The Rankine cycle is based on the simple Carnot cycle. Invented by William John Macquom Rankine (1820 - 1872), the Rankine cycle models a simple steam powerplant. The Rankine cycle is important since it forms a basis of understanding for other cycles, such as the refrigeration cycle. It is recommended that the student reviews the concepts of the Carnot cycle before attempting to learn the Rankine cycle.
In brief, there are three limitations of the Carnot cycle that renders the model unpractical:
1) It is difficult to compress a two phase mixture through a pump.
2) It is difficult to control the quality of the working fluid throughout the cycle.
3) The cycle efficiency is limited by the upper operating temperature since the cycle has to remain inside the vapour dome.
The Rankine cycle rectifies all three limitations:
1) The turbine exhaust steam is condensed to a saturated liquid.
2) By always condensing to saturated liquid, the quality of the working fluid can be accurately controlled.
3) Modifications of the basic Rankine cycle model allows for the working fluid to go into the sub-cooled and superheated regions.
Another difference between the Carnot cycle and the Rankine cycle is the state of the working fluid at the exit of the boiler.

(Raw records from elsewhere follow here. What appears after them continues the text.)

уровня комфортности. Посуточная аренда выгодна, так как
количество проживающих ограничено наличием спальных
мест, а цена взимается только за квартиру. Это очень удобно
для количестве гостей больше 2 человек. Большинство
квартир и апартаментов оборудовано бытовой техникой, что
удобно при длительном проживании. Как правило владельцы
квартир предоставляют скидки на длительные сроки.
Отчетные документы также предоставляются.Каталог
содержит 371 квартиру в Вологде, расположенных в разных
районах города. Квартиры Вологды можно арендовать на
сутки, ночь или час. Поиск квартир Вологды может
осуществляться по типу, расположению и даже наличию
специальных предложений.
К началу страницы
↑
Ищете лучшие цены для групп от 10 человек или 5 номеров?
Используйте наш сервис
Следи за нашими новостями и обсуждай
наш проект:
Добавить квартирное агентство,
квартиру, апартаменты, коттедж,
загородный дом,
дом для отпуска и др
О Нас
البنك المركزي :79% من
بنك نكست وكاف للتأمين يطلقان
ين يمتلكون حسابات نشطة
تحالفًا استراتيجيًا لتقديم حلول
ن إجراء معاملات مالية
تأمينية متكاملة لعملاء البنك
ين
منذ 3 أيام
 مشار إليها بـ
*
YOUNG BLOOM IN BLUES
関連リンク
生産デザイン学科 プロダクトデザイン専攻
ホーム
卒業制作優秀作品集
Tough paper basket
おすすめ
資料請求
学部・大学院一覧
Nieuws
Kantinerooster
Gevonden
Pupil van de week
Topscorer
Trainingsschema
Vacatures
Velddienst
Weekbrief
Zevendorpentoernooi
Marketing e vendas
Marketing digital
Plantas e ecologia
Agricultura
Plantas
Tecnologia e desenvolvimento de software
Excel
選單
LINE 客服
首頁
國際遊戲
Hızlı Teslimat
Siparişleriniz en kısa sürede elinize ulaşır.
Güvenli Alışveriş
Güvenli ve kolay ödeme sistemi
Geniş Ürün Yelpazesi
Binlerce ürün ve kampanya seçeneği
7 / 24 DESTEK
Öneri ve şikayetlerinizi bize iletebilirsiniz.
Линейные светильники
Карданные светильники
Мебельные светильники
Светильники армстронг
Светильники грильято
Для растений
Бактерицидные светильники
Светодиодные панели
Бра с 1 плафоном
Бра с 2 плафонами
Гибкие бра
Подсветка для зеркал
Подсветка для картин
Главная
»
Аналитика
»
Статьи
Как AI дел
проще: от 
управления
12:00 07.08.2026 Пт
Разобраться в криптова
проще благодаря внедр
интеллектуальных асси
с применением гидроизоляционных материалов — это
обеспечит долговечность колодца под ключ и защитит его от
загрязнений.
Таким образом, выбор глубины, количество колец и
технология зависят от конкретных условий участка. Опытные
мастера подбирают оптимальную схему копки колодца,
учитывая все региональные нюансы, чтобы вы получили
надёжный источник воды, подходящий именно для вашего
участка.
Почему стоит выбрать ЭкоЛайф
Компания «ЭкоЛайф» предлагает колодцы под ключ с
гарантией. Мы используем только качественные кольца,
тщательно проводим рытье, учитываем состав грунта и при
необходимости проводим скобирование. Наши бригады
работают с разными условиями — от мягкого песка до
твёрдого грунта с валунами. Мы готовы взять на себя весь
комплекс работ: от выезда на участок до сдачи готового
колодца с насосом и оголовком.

In a Carnot cycle, heat is added to the system at constant temperature. For isothermal heating, pressure of the superheated working fluid must drop as the heat is added. This process is extremely difficult to achieve. More realistically and easier to implement, the Rankine cycle heats the working fluid at constant pressure.
Even though the aforementioned differences lowers the cycle efficiency, the Rankine cycle remains the most efficient practical model of a steam powerplant system.